● **Given text**
____
On paper the programme is underpinned from the HBM so this should be a success but in practice, measuring the impact and health promotion activity is not as easy job. The programme is not mandatory and also there might be poor measurement. Thus the HBM is good at designing intervention models as illustrated but it does not account for measurement of the impact. As mentioned previously the core component of HBM included the individuals’ perception of the threat posed by the future illness but taking this principle in the workforce and applying it. This would mean that have to consider individuals attitudes towards smoking as one may influence another that the risk of illness is small. A negative factor influencing a neutral perception

HBM has had a positive impact on some individual people in helping one to be aware of illness and also to give up smoking to prevent further damage to health. But despite this Leventhal et al, 1985 (as cited in Bennette 2000), argued that individuals factor in HBM do not promote health behaviours but instead that the perceived symptoms of the potential illness is more powerful.

As illustrated by several intervention programme. It fails to take into account the environmental or social factors that may influence decision making as illustrated by Glasgow et al (1995). It assumes that a person will be able to engage in health beaviour if they wish, therefore neglecting their cultural determinants that can affect participants in a health related behaviour. Also nowhere in this model is there a category which considers the effects of emotions such as fear, leading to denial. So the model is seen a static in its approach to behaviours change because it assumes that a person can move forward from A to Z.

But the Transtheorectical Model considers the position from A to Z with the consideration that you can either move forward of backwards. For example a smoker could reach maintenance but return to precontemplation in the future (stop smoking and then start again a year later). The model acknowledges that not everyone is ready for a change and we do not always start from A.
____
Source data
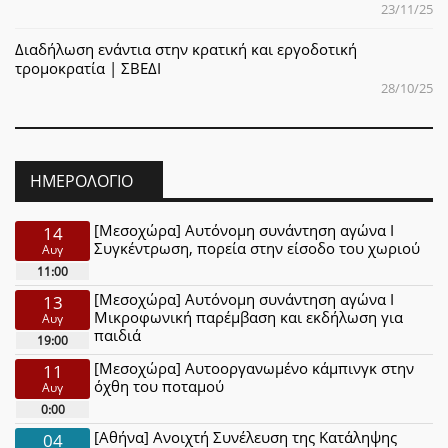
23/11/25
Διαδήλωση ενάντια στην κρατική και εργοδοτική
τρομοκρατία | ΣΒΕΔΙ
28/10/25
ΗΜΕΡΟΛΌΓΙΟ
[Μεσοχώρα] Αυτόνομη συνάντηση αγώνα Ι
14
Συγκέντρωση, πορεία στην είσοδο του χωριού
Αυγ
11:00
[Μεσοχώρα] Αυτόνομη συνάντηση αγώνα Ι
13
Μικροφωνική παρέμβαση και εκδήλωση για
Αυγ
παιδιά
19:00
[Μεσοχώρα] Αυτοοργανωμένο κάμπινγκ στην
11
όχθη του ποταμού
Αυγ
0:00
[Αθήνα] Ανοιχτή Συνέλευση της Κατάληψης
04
____
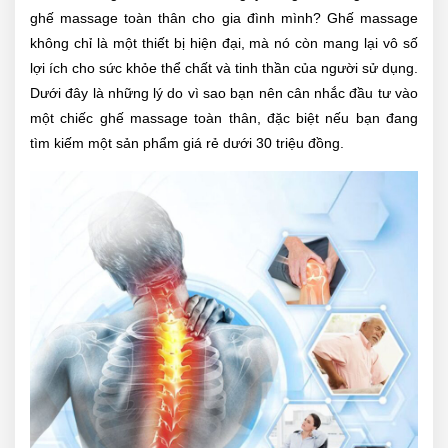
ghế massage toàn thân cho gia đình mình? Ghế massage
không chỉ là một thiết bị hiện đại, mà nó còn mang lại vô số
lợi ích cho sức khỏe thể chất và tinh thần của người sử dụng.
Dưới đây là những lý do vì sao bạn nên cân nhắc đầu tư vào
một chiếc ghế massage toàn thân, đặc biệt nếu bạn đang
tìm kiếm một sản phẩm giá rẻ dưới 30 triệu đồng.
____
● **About this task**
Can you write what follows in the text on the Health Belief Model, picking up after its final sentence? The records above are separate material.

● **Answer to the problem**
As Protection Motivation Theory (PMT) attempts to take into consideration. It expands on HBM because it includes appraisal of severity and coping. PMT was used as behaviours of breast self examination (BSE). Orbell (1998) used BSE to evaluate PMT to predict behaviours; they found it to be linked with coping appraisal but not with threat. But PMT does not take into consideration habit-forming behaviors. Hence it begs the question, where has it gone wrong? As mentioned, it assumes humans are rational information processes.

As Flower et al 1997 (as cited in Bennette 2000), suggested that it is not the case in moments of extreme heighten emotion. But it seems that self-efficacy was the central determinants of behaviours because it reduces the perceived barriers. Action-outcome is better than situation outcome e.g. illness. This is due to because a person’s action is fundamental to the specific outcome. Thus researchers are realizing that health related behaviours take place in context.

In summary, there are now several reasons to why the models do not contribute to our understanding of why people engage in health compromising behaviours and why the HBM may be effective on some people and not others. Smokers do not exist alone in a vacuum as assumed by the models. But despite the model failing, the contribution made will be useful and instrumental in the developing of the future health related models.

References:

* Bennette, P, and Bozionelos , G. (1999). The Theory of Planned Behaviour as predictor of Exercise. Journal of Health Psychology.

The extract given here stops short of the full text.